**Work to complete**
Begin with the first line of the material and write out each line exactly, ending with the line that contains "Beethoven was more". Pictures are not part of the copy.

**Data provided**

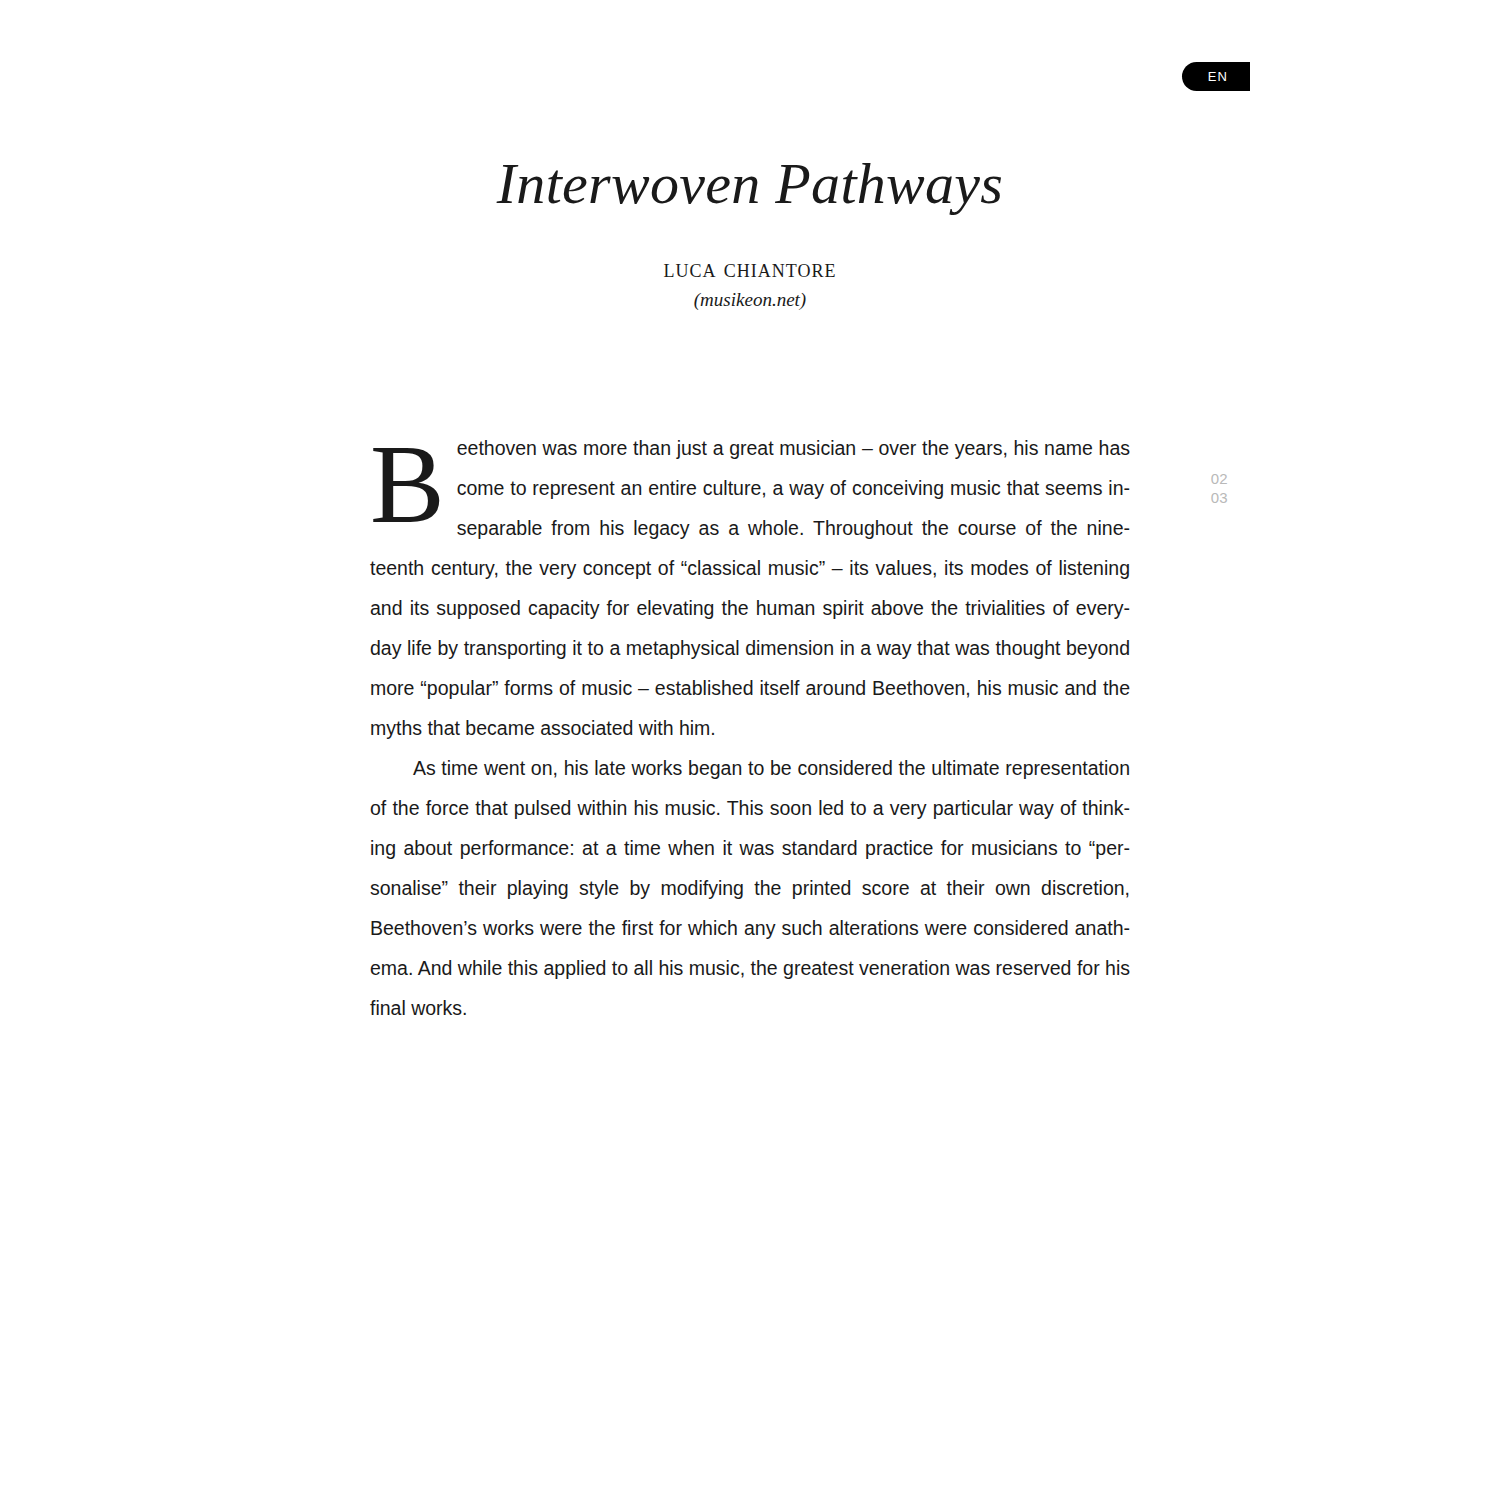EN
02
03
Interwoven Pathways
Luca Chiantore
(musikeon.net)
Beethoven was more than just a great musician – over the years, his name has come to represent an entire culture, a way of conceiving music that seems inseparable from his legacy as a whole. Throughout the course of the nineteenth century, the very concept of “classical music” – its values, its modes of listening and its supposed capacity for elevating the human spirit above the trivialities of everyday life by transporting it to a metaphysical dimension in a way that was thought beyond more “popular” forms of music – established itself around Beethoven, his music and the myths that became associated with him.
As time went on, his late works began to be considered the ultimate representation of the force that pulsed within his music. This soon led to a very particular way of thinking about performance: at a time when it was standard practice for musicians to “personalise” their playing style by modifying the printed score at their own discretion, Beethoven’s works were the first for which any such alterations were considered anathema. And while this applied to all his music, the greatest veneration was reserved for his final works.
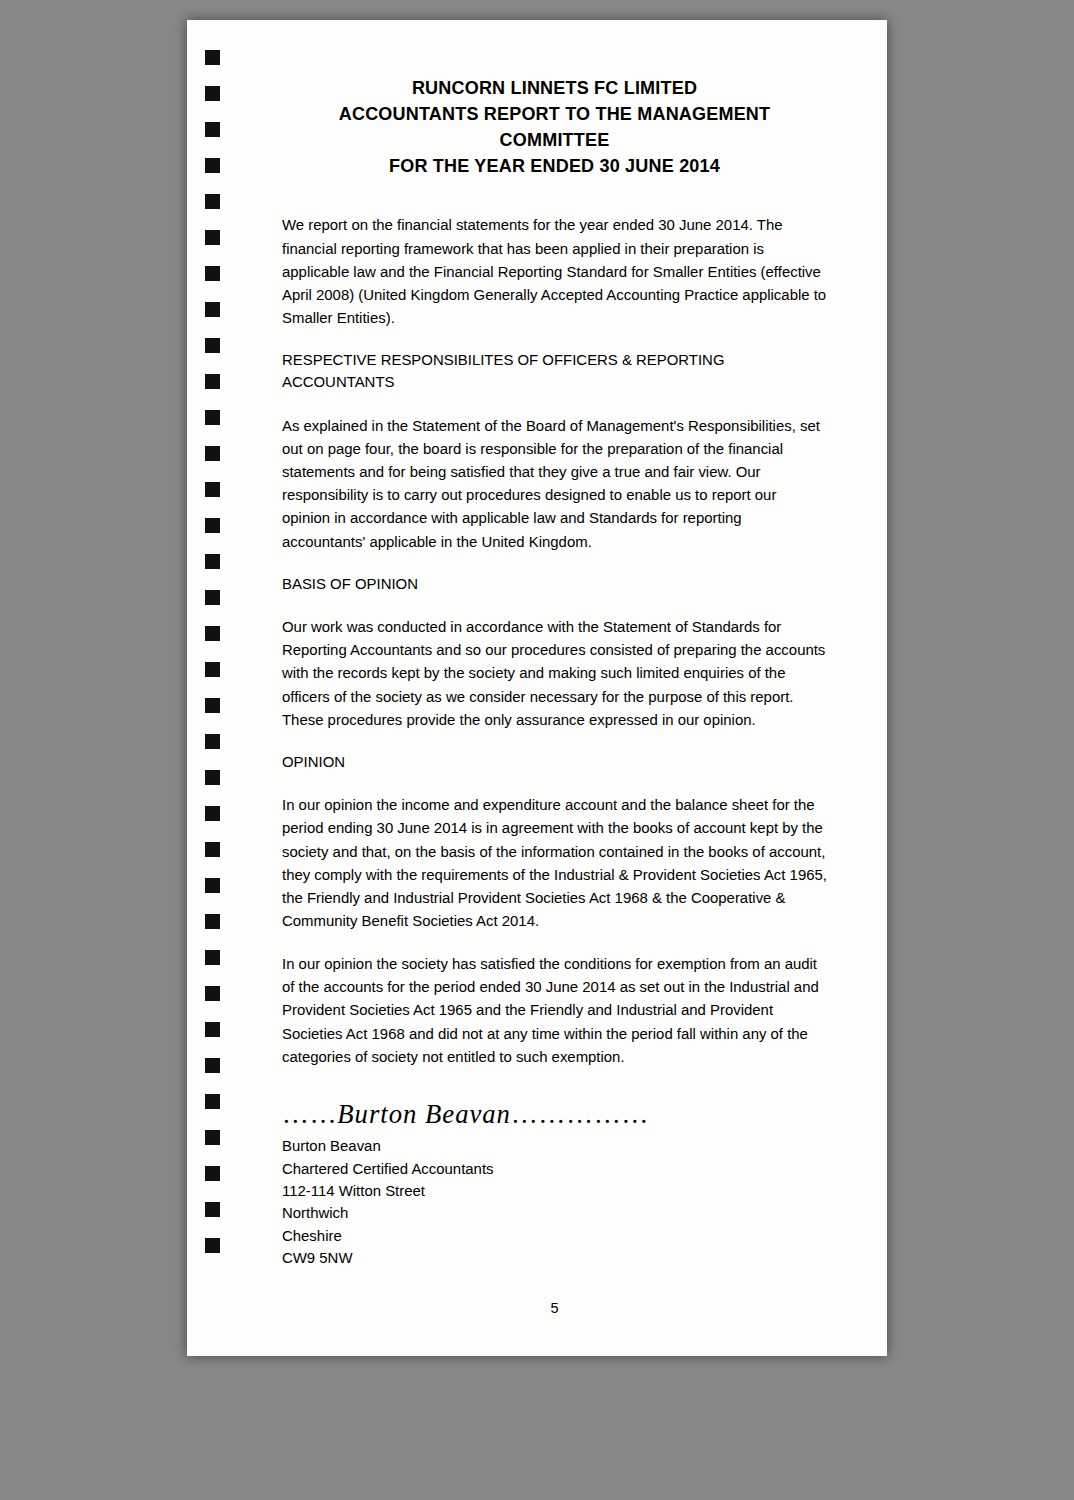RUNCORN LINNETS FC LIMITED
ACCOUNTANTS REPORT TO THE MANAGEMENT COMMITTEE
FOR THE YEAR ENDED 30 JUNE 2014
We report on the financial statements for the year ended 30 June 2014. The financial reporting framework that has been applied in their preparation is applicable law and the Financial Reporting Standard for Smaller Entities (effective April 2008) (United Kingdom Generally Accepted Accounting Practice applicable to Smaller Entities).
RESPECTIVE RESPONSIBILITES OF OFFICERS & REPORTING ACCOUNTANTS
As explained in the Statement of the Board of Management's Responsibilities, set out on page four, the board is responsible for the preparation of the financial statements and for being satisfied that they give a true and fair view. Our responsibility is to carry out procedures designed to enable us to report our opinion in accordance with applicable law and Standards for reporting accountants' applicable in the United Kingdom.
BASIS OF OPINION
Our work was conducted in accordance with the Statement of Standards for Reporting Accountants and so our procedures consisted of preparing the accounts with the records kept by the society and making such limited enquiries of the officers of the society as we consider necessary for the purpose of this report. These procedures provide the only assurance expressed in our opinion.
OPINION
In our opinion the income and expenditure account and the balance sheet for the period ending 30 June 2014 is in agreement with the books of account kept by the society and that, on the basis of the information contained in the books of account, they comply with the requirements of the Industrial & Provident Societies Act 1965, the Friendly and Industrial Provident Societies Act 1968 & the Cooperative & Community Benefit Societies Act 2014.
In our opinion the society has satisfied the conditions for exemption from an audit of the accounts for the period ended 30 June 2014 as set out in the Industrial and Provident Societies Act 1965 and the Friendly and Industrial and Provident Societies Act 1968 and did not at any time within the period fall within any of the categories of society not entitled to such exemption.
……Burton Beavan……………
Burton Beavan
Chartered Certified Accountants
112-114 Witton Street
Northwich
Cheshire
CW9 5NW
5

**Solution to this exercise**
EN
02
03
Interwoven Pathways
Luca Chiantore
(musikeon.net)
Beethoven was more than just a great musician – over the years, his name has come to represent an entire culture, a way of conceiving music that seems inseparable from his legacy as a whole. Throughout the course of the nineteenth century, the very concept of “classical music” – its values, its modes of listening and its supposed capacity for elevating the human spirit above the trivialities of everyday life by transporting it to a metaphysical dimension in a way that was thought beyond more “popular” forms of music – established itself around Beethoven, his music and the myths that became associated with him.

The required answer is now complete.